2006-07-16 17:03:25 | ノンジャンル
 今日の朝刊に仙台で本格的な高齢者のうつ対策を市内全域で始める、という記事が載っていました。統計では、自殺未遂者の75%にうつ病を中心とする精神疾患がみられるとのこと。自殺対策、待った無しだと思います。

 さて、「SPEED」「GO」が圧倒的に面白かった金城一紀さんの「レヴォリューションNo.3」を読みました。
 第一章で「SPEED」に登場した南方(今回の語り手)、萱野、混血でめちゃカッコイイアギー、精神的リーダーのヒロシ、在日でケンカが滅法強い舜臣(スンシン)、とにかく運に見放されている山下を中心にしたザ・ゾンビーズがいかにして生まれたかが語られ、お嬢さん学校の聖和女学院の学園祭にいかにして侵入し、彼女をゲットしたか、が語られます。

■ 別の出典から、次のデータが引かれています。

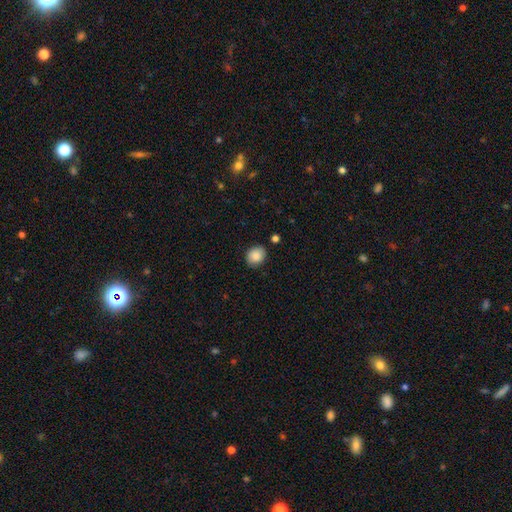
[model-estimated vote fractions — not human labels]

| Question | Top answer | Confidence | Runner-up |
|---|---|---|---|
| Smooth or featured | smooth | 88% | star or artifact (8%) |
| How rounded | round | 60% | in between (39%) |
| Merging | none | 84% | minor disturbance (11%) |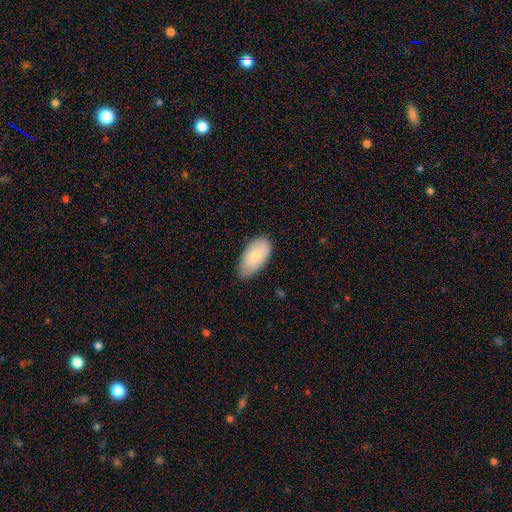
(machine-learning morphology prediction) A smooth galaxy with no disk features (77%) that is in between round and cigar-shaped (95%).

Vote fractions:
- Smooth or featured? smooth: 77% / featured or disk: 17% / star or artifact: 6%
- How rounded? in between: 95% / round: 3% / cigar-shaped: 2%
- Merging? none: 69% / minor disturbance: 26% / major disturbance: 3% / merger: 1%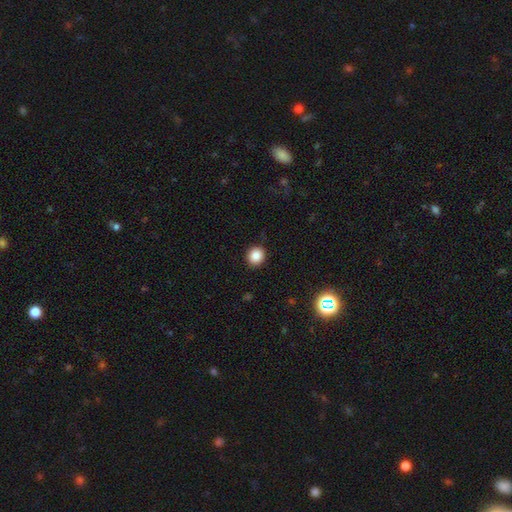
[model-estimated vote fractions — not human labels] Smooth or featured: smooth — 86% (star or artifact — 10%)
How rounded: round — 86% (in between — 13%)
Merging: none — 91% (minor disturbance — 6%)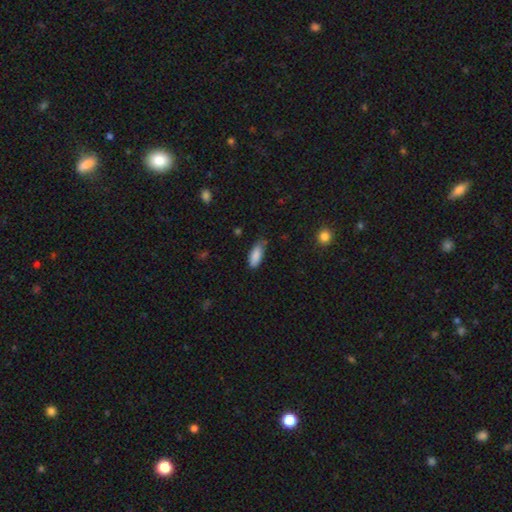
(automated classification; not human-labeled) The model was most divided on "merging": none: 66%, minor disturbance: 27%, major disturbance: 4%, merger: 2%. More confident: smooth or featured — smooth (87%); how rounded — in between (80%).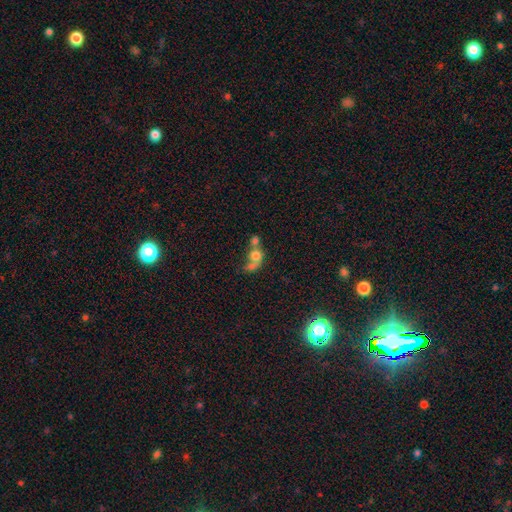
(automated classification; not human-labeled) Q: Smooth or featured?
A: smooth (65%); runner-up: featured or disk (23%)
Q: How rounded?
A: round (66%); runner-up: in between (32%)
Q: Merging?
A: merger (61%); runner-up: none (19%)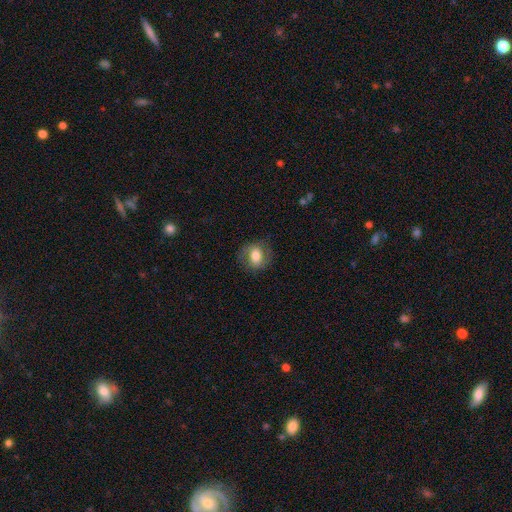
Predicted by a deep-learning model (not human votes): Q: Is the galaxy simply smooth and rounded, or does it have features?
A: smooth — 63%.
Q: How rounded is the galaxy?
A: in between — 52%.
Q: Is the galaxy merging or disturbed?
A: none — 76%.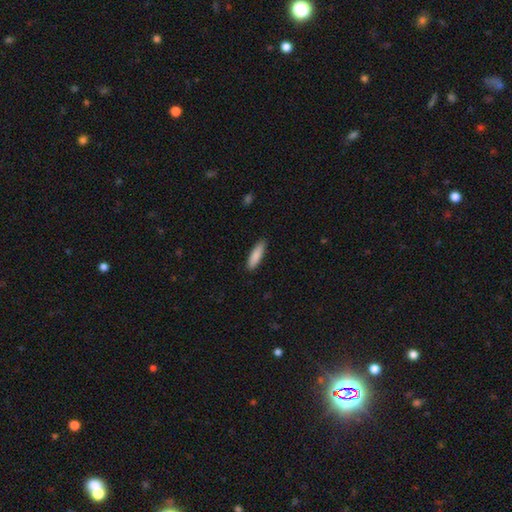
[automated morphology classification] Smooth or featured? smooth (87%)
How rounded? cigar-shaped (66%)
Merging? none (89%)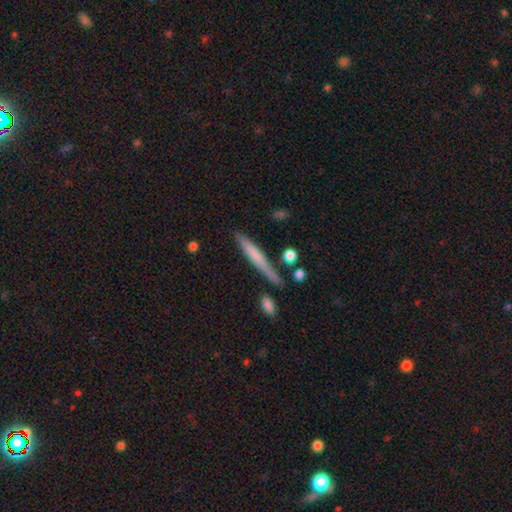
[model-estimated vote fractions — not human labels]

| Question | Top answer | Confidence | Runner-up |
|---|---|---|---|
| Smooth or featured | smooth | 57% | featured or disk (36%) |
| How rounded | cigar-shaped | 94% | in between (5%) |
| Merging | none | 76% | minor disturbance (15%) |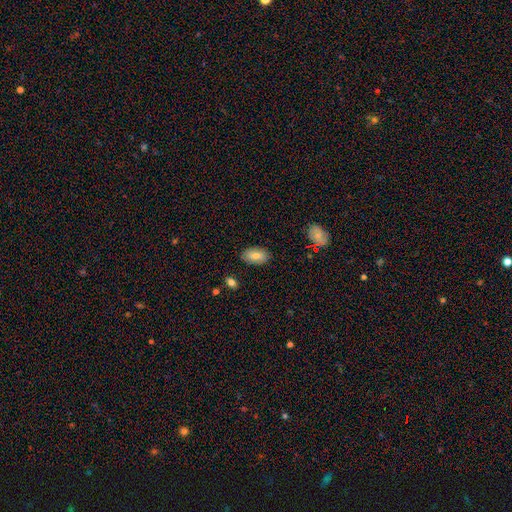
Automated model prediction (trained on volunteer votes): smooth_or_featured: smooth (p=0.77) [alt: featured or disk p=0.16]
how_rounded: in between (p=0.93) [alt: round p=0.04]
merging: none (p=0.86) [alt: minor disturbance p=0.11]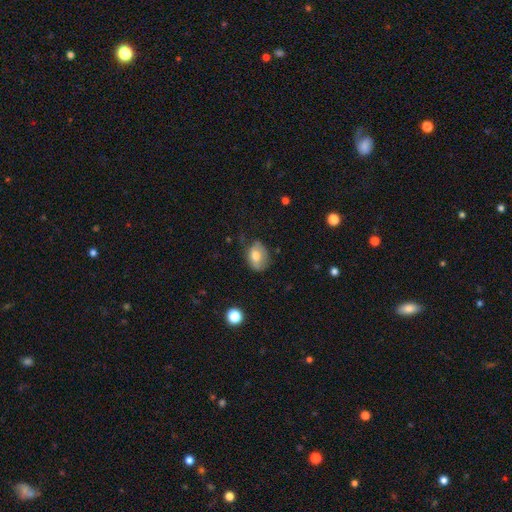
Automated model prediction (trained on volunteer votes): Smooth or featured? smooth (72%)
How rounded? in between (76%)
Merging? none (54%)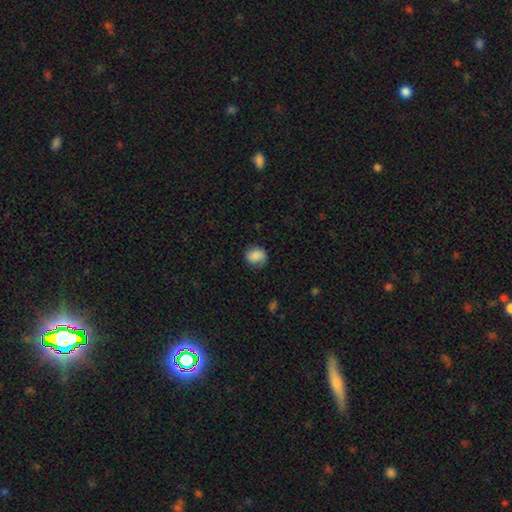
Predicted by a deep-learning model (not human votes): This appears to be a smooth galaxy with no disk features (82%) that is round (68%). Merging: none (71%).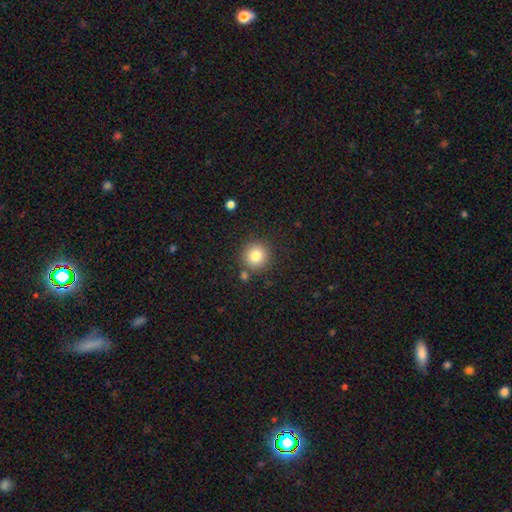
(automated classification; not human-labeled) A smooth galaxy with no disk features (81%) that is round (94%).

Vote fractions:
- Smooth or featured? smooth: 81% / star or artifact: 11% / featured or disk: 8%
- How rounded? round: 94% / in between: 5% / cigar-shaped: 1%
- Merging? none: 84% / minor disturbance: 8% / merger: 6% / major disturbance: 3%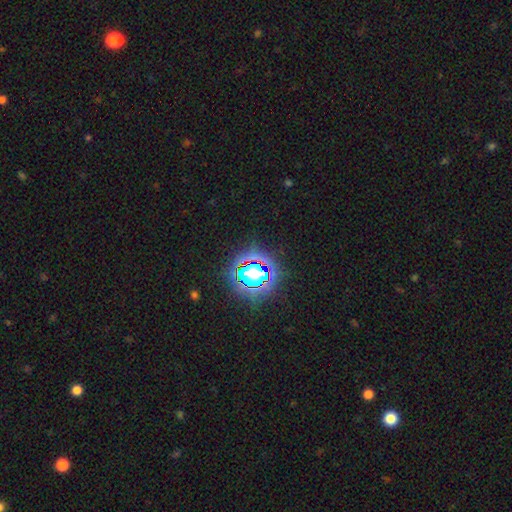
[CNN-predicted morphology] This is likely a star or artifact rather than a galaxy (80%).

第二章では、第一章で死んだヒロシの墓参りのために沖縄に皆でいくための資金が奪われ、犯人の高校生たちからその金を奪い、余分になった金で聖和の子たちも沖縄に招待すると言う話。第三章は、定時に必ずかかってくる無言電話と道端で感じる視線におびえる女子大生を救う話。
 詳しいあらすじなどは「Favorite Novels」の「金城一紀」の項に掲載しておきました。興味のある方、ご覧になってください。オススメです。

永井龍男『回想の芥川・直木賞』

2006-07-15 17:35:50 | ノンジャンル
 奥田英朗さんが好きな永井龍男氏の「回想の芥川・直木賞」を途中まで読みました。永井氏は芥川・直木賞の第一回から関わってこられた人で、その選考の過程を後世に伝えるために書いた本のようでした。
 まず、文芸春秋を作ったのは菊池寛氏だったことを初めて知りました。また芥川・直木賞を始めたのも菊池寛氏だったことも初めて知りました。そして芥川・直木賞が始められるまでの経緯が述べられた後、第一回からの選考委員の選評が次々に掲載されていくのですが、第一回を最後まで読み終わる前に、私は読む気力が萎えてしまいました。
 この本を普通に最初から最後まで読む人っているんでしょうか? 選評、選評の嵐で、知ってる作品が出てくれば、また違うんでしょうが、知らない作品の選評を読んでも面白くも何ともありません。自分が思い入れのある芥川・直木賞を受賞した本がどのように選ばれたのか、を知るにはいいのかもしれません。
 著者自身が書いていますが、記録としてとらえるべき本なのだと思いました。

永井龍男『コチャバンバ行き』

2006-07-14 16:54:18 | ノンジャンル
 昨日三浦しをんさんが「まほろ駅前多田便利軒」で直木賞を受賞されましたが、昨晩ヤフーオークションに出品されていたその本が何と2700円で落札されていました。本屋に行けば1680円で買える本ですよ。今日も新規で出品されていて、既に1700円の値をつけていました。それまでは710~910円で取り引きされていたのに、直木賞恐るべし。そして直木賞ファンの皆さん、頭を冷やしましょう。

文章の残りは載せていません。